— What is being asked —
Without the pictures, retype exactly the lines from the top of the entries below through the line that contains "10:44:00 | 10:49:34 |".

*** Supplied material Section Begins ***

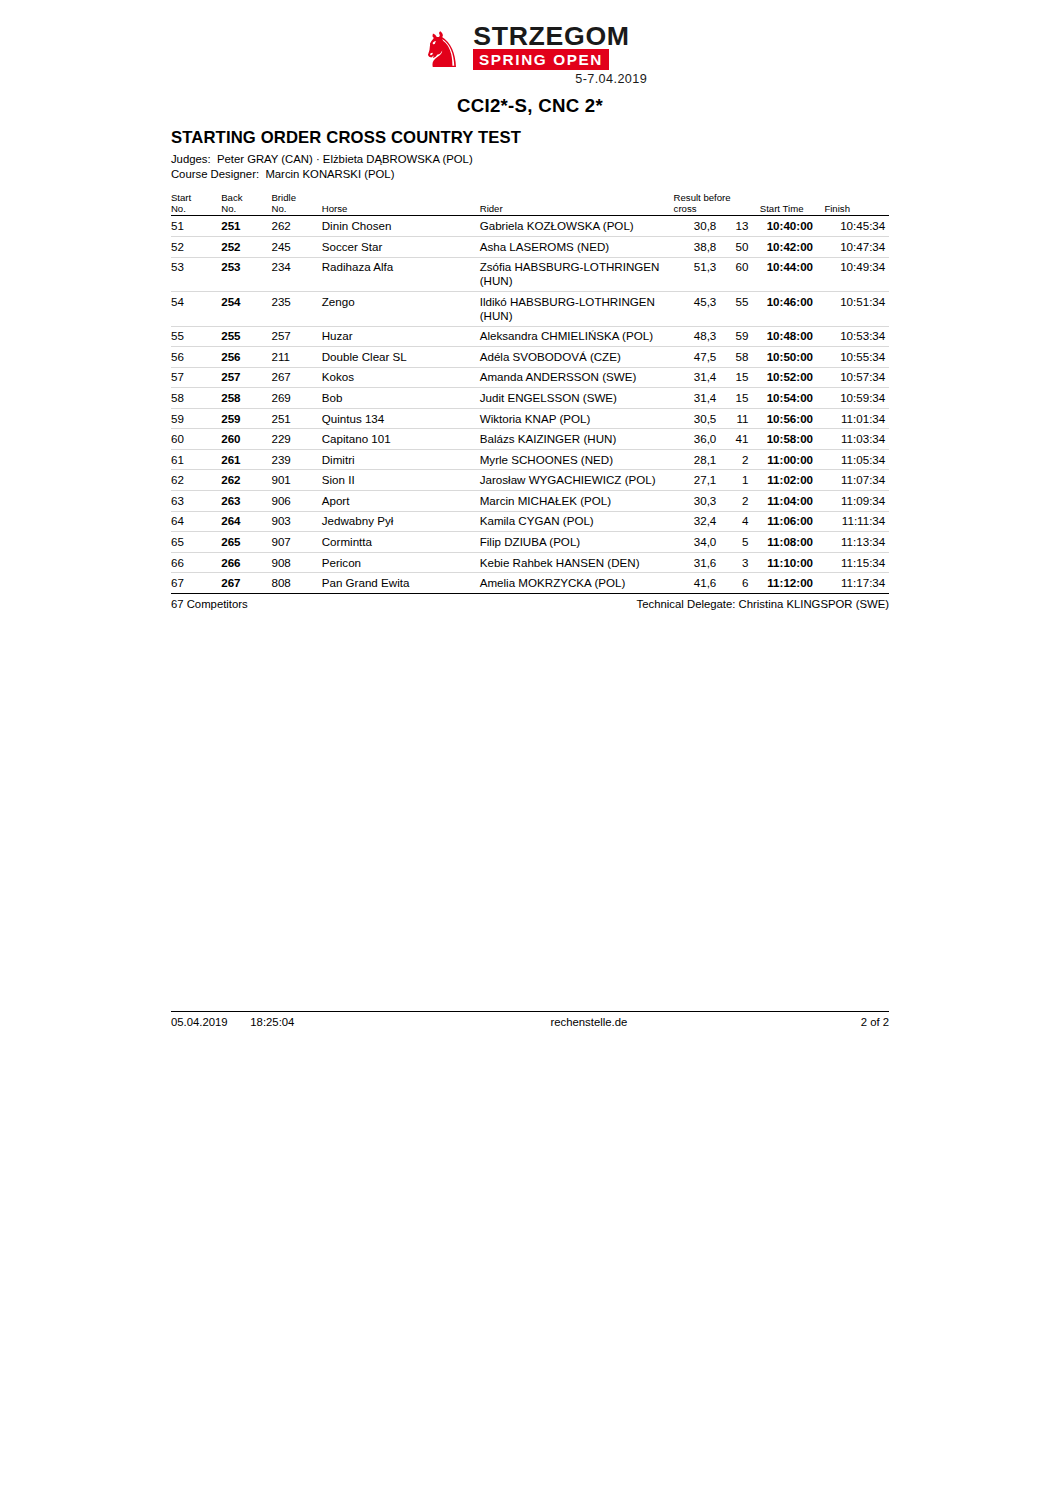♞
STRZEGOM
SPRING OPEN
5-7.04.2019
CCI2*-S, CNC 2*
STARTING ORDER CROSS COUNTRY TEST
Judges: Peter GRAY (CAN) · Elżbieta DĄBROWSKA (POL)
Course Designer: Marcin KONARSKI (POL)
| Start No. | Back No. | Bridle No. | Horse | Rider | Result before cross | Start Time | Finish |
| --- | --- | --- | --- | --- | --- | --- | --- |
| 51 | 251 | 262 | Dinin Chosen | Gabriela KOZŁOWSKA (POL) | 30,8 | 13 | 10:40:00 | 10:45:34 |
| 52 | 252 | 245 | Soccer Star | Asha LASEROMS (NED) | 38,8 | 50 | 10:42:00 | 10:47:34 |
| 53 | 253 | 234 | Radihaza Alfa | Zsófia HABSBURG-LOTHRINGEN (HUN) | 51,3 | 60 | 10:44:00 | 10:49:34 |
| 54 | 254 | 235 | Zengo | Ildikó HABSBURG-LOTHRINGEN (HUN) | 45,3 | 55 | 10:46:00 | 10:51:34 |
| 55 | 255 | 257 | Huzar | Aleksandra CHMIELIŃSKA (POL) | 48,3 | 59 | 10:48:00 | 10:53:34 |
| 56 | 256 | 211 | Double Clear SL | Adéla SVOBODOVÁ (CZE) | 47,5 | 58 | 10:50:00 | 10:55:34 |
| 57 | 257 | 267 | Kokos | Amanda ANDERSSON (SWE) | 31,4 | 15 | 10:52:00 | 10:57:34 |
| 58 | 258 | 269 | Bob | Judit ENGELSSON (SWE) | 31,4 | 15 | 10:54:00 | 10:59:34 |
| 59 | 259 | 251 | Quintus 134 | Wiktoria KNAP (POL) | 30,5 | 11 | 10:56:00 | 11:01:34 |
| 60 | 260 | 229 | Capitano 101 | Balázs KAIZINGER (HUN) | 36,0 | 41 | 10:58:00 | 11:03:34 |
| 61 | 261 | 239 | Dimitri | Myrle SCHOONES (NED) | 28,1 | 2 | 11:00:00 | 11:05:34 |
| 62 | 262 | 901 | Sion II | Jarosław WYGACHIEWICZ (POL) | 27,1 | 1 | 11:02:00 | 11:07:34 |
| 63 | 263 | 906 | Aport | Marcin MICHAŁEK (POL) | 30,3 | 2 | 11:04:00 | 11:09:34 |
| 64 | 264 | 903 | Jedwabny Pył | Kamila CYGAN (POL) | 32,4 | 4 | 11:06:00 | 11:11:34 |
| 65 | 265 | 907 | Cormintta | Filip DZIUBA (POL) | 34,0 | 5 | 11:08:00 | 11:13:34 |
| 66 | 266 | 908 | Pericon | Kebie Rahbek HANSEN (DEN) | 31,6 | 3 | 11:10:00 | 11:15:34 |
| 67 | 267 | 808 | Pan Grand Ewita | Amelia MOKRZYCKA (POL) | 41,6 | 6 | 11:12:00 | 11:17:34 |
67 Competitors
Technical Delegate: Christina KLINGSPOR (SWE)
05.04.201918:25:04
rechenstelle.de
2 of 2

*** Supplied material Section Ends ***

— Response area —
♞
STRZEGOM
SPRING OPEN
5-7.04.2019
CCI2*-S, CNC 2*
STARTING ORDER CROSS COUNTRY TEST
Judges: Peter GRAY (CAN) · Elżbieta DĄBROWSKA (POL)
Course Designer: Marcin KONARSKI (POL)
| Start No. | Back No. | Bridle No. | Horse | Rider | Result before cross | Start Time | Finish |
| --- | --- | --- | --- | --- | --- | --- | --- |
| 51 | 251 | 262 | Dinin Chosen | Gabriela KOZŁOWSKA (POL) | 30,8 | 13 | 10:40:00 | 10:45:34 |
| 52 | 252 | 245 | Soccer Star | Asha LASEROMS (NED) | 38,8 | 50 | 10:42:00 | 10:47:34 |
| 53 | 253 | 234 | Radihaza Alfa | Zsófia HABSBURG-LOTHRINGEN (HUN) | 51,3 | 60 | 10:44:00 | 10:49:34 |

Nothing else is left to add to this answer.